Totó was born into the fifth generation of a musical family in the Mompos region of northern Colombia. As a teenager in her tiny native village, Talaigua, Totó studied with the village cantadora, an 80-year-old matriarch who gave counsel, performed herbal cures, and led the community in dance and song.

Since the 1970s Totó has toured the world as a kind of global cantadora, promoting Colombian folklore at events ranging from the 1982 Nobel Prize ceremony for Colombian novelist Gabriel Garcia Marquez to the WOMAD (World of Music and Dance) Tour led by Peter Gabriel in 1991. In the past decade, she has released three of her own albums and lent the reedlike clarity and range of her vocals to a dozen more compilations. The Miss Colombia beauty pageant, an event that rivals that nation's presidential elections in importance, has featured her performance as the epitome of national culture and grace. At long last she is making her debut in Florida.

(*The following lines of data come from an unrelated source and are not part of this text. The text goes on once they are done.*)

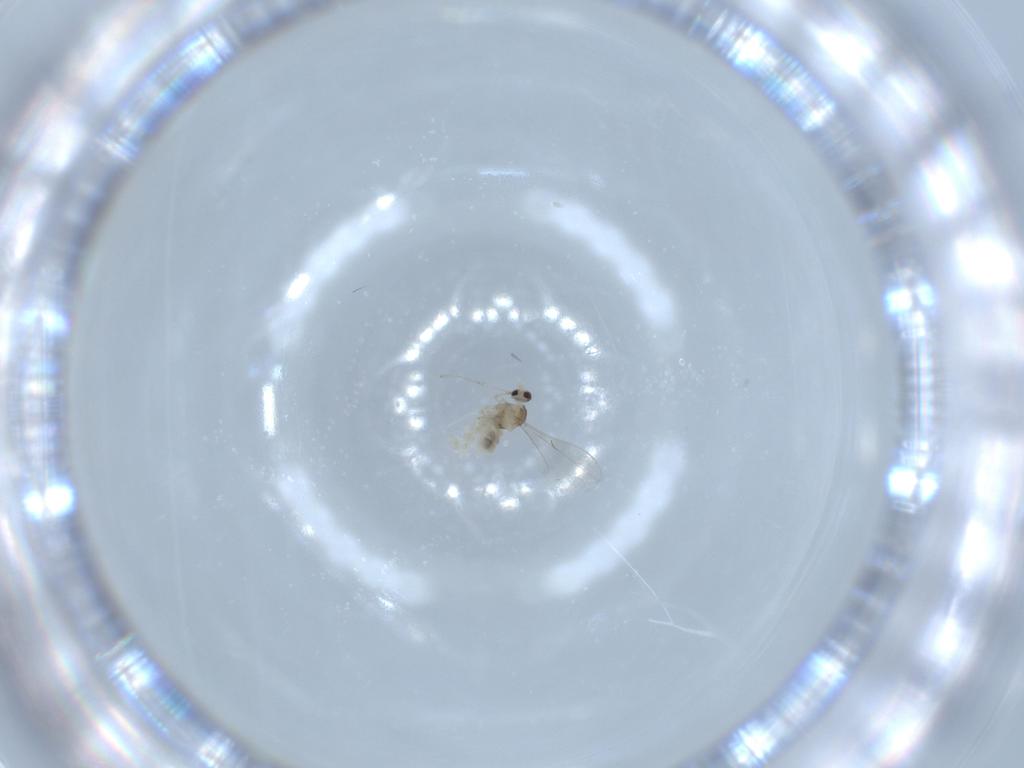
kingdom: Animalia
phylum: Arthropoda
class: Insecta
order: Diptera
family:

Well established in contemporary world-beat circuits, Totó performs the music created by the collision of cultures at the arrival of Europeans in the Americas centuries ago. In slavery days the descendants of Africans all along the Atlantic coast married indigenous Cuna and Kogi people. Cumbia was the music of courtship. Dancing with outstretched arms in candlelight, the women swayed their hips to powerful congo drums while waving their skirts to the mournful flutes of the Andes. The men circled around them.

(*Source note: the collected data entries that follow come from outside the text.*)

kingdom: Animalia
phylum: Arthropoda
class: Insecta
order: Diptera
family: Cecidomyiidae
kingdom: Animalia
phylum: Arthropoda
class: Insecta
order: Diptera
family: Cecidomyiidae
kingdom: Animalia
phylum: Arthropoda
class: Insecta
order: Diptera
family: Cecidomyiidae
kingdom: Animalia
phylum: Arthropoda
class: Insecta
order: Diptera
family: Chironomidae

One thing led to another and cumbia gave birth to other genres, such as the bullerengue. Believed by some folklorists to be a fertility dance, others argue that the bullerengue gave women something to do in the aftermath, when pregnancy confined them to closed patios and their condition prevented them from lifting their arms above their heads or swishing their hips with abandon. Almost pure percussion, the bullerengue is a spirited conversation between drums and clapping hands. Adding to that conversation is the slower rhythm of the porro, the erotic frenzy of the mapalé, and Totó's Colombian interpretations of Cuban rumba and son.

“The music I play,” Totó has explained, “has its roots in a mixed race, African and Indian; the music is completely percussive.” As famous for her dancing as for her singing, Totó's body speaks the language of the drums. Folklorists flock to study her every move while audiences sit spellbound by her simplest gesture. As she sings herself: My porro tastes like everything.